On a more general note….
How would you describe your work process from idea to work?
– I spend a lot of time looking for images or shapes that I can project my own work on to. Not in a literal way, but when I see a picture, an object or a layout that I like, I start to think about what I can create that will suit that same form. So I probably start in the wrong end, with an idea of what the final work will look like, instead of what it will be about. Researching the concept of the work take a considerable amount of time, collecting images, texts, object, sound etc. to expand my “idea bank”. When some of these ideas or texts or objects find each other, it becomes the start of a new work. Although, on the flip side, I also work on some projects very intuitively, and they evolve as I work on other things, as I’ve mentioned before.
What are your main influences when creating a work of art?
– My main influences are things that are around me; nature, books and people. But as I’ve grown up, I’m more contemplative about everything, and now I find myself wanting to capture a feeling of realness that I seem to have lost. So I guess I’m influenced by reality from an on-lookers point of view. I am also hugely inspired by other artists, often artists that use a lot of time on their work, who create work that use space well and still go into great detail in the making of each piece.

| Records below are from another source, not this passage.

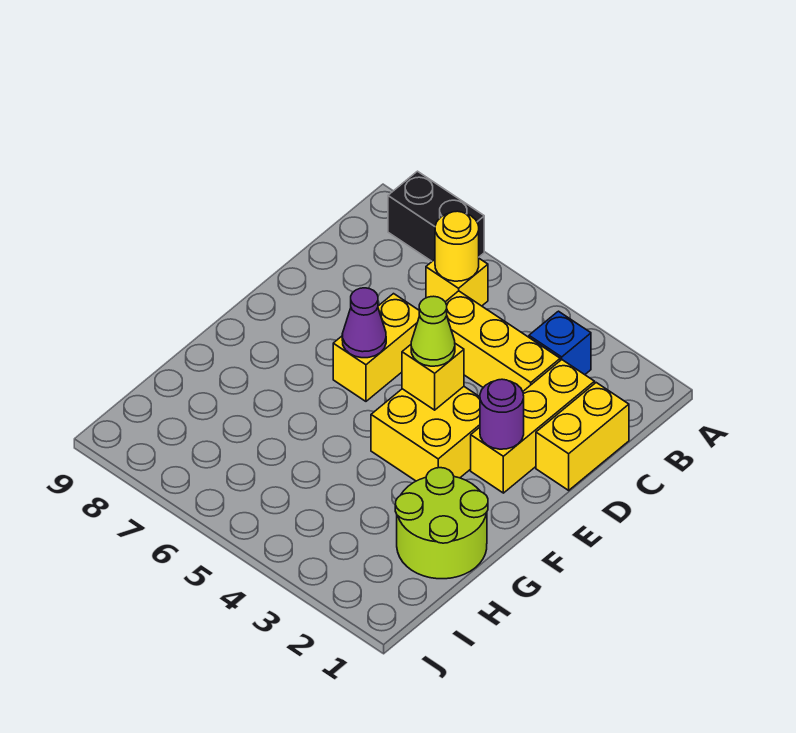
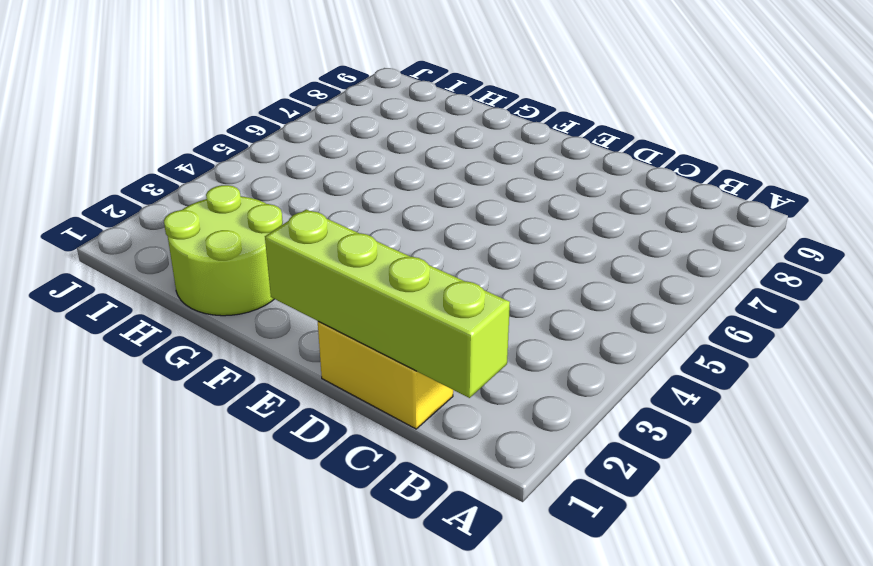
lime 1x4 brick [265,209,510,398] -> none
none -> black 1x2 brick [388,171,484,261]
none -> blue 1x1 brick [529,311,591,375]
none -> yellow 1x1 brick [426,259,488,306]

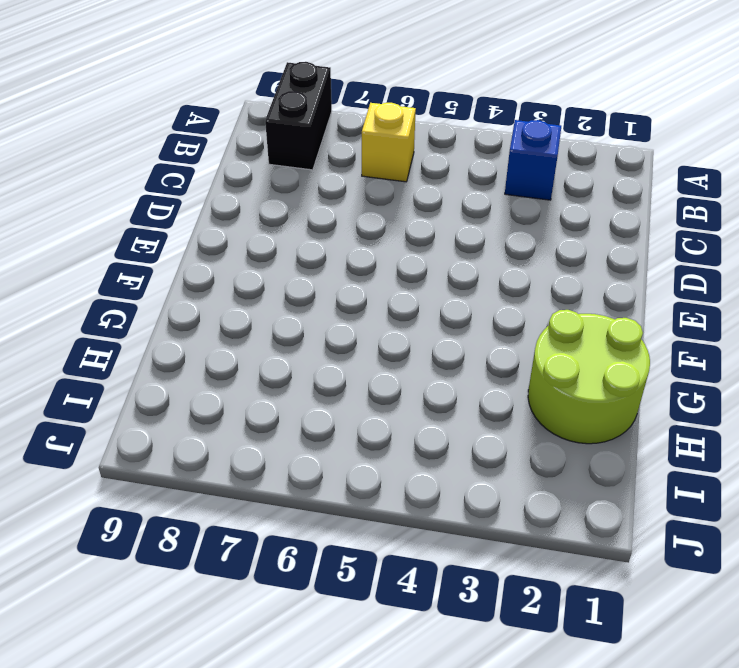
black 1x2 brick [265,62,332,170] -> black 1x2 brick turned to [388,171,484,261]
none -> yellow 1x2 brick [536,383,629,490]
none -> yellow 1x3 brick [471,360,595,493]
none -> yellow 1x3 brick [446,291,560,391]

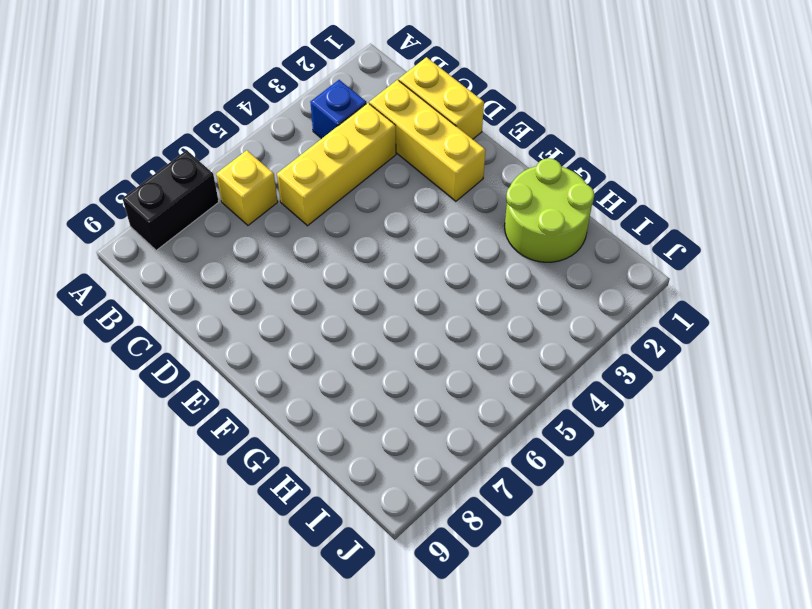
none -> yellow 1x2 brick [333,294,420,401]
none -> yellow 2x2 brick [371,387,480,481]
none -> yellow 1x1 round brick [435,211,479,281]

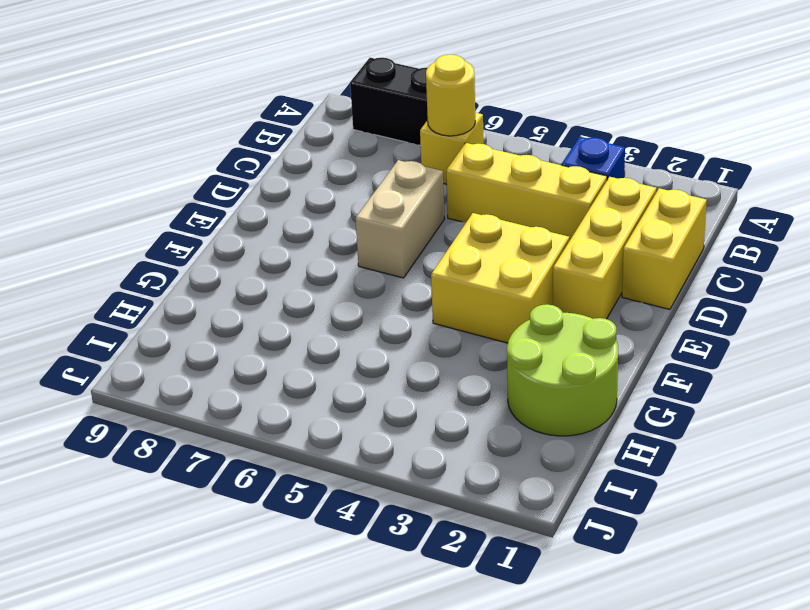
tan 1x2 brick [355,160,444,278] -> yellow 1x2 brick [333,294,420,401]
none -> purple 1x1 round brick [480,379,524,449]
none -> yellow 1x1 brick [402,344,464,410]
none -> purple 1x1 cone [342,288,386,358]

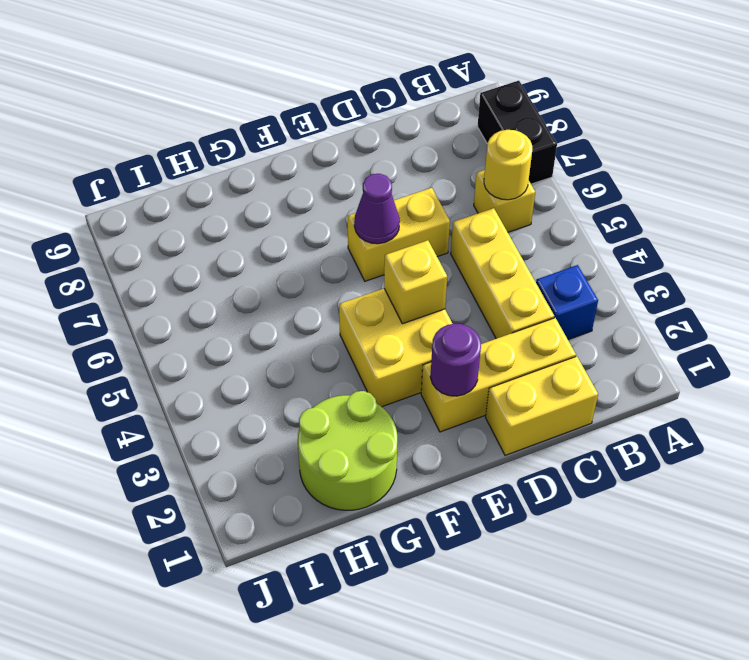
none -> lime 1x1 cone [411,296,455,366]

Can you name an artist, artwork or exhibition that has inspired you?
– There are so many who inspire me, such as Urs Fischer, Alisja Kwade, David Altmejd and Marzena Nowak. I’m also inspired by directors like David Lynch, Emir Kusturica and Roy Andersson. The last exhibition I saw that left me in tears was ‘Rear views, stellar nebulae and external propaganda office’ by Taryn Simon, at Jeu de Paume earlier this year, a powerful and beautiful show.
Can you name a writer or book, fiction or theory that has inspired your works?
– On Paris by Ernest Hemingway describes Parisians and society really well, it could almost be written today, and it made visiting Paris more fun.
What is your next project?
– I’ve just started work on my next two exhibitions in Risør Kunstpark and Buen Kulturhus next year. This was supposed to be a travelling exhibition, but I’ve now decided to evolve them in to a part 1 and 2. As they travel they change, like a person moving from one place to the next; it gains and looses different things. It’s a sort of mirroring of my recent life, I don’t always have everything with me, some things are left in one place and new things are accumulated in another.
Why is art important?
– Through art we can ask questions that we would otherwise not be able to, and it allows the viewer time and space to think about them, away from the noise of the outside that seems inescapable.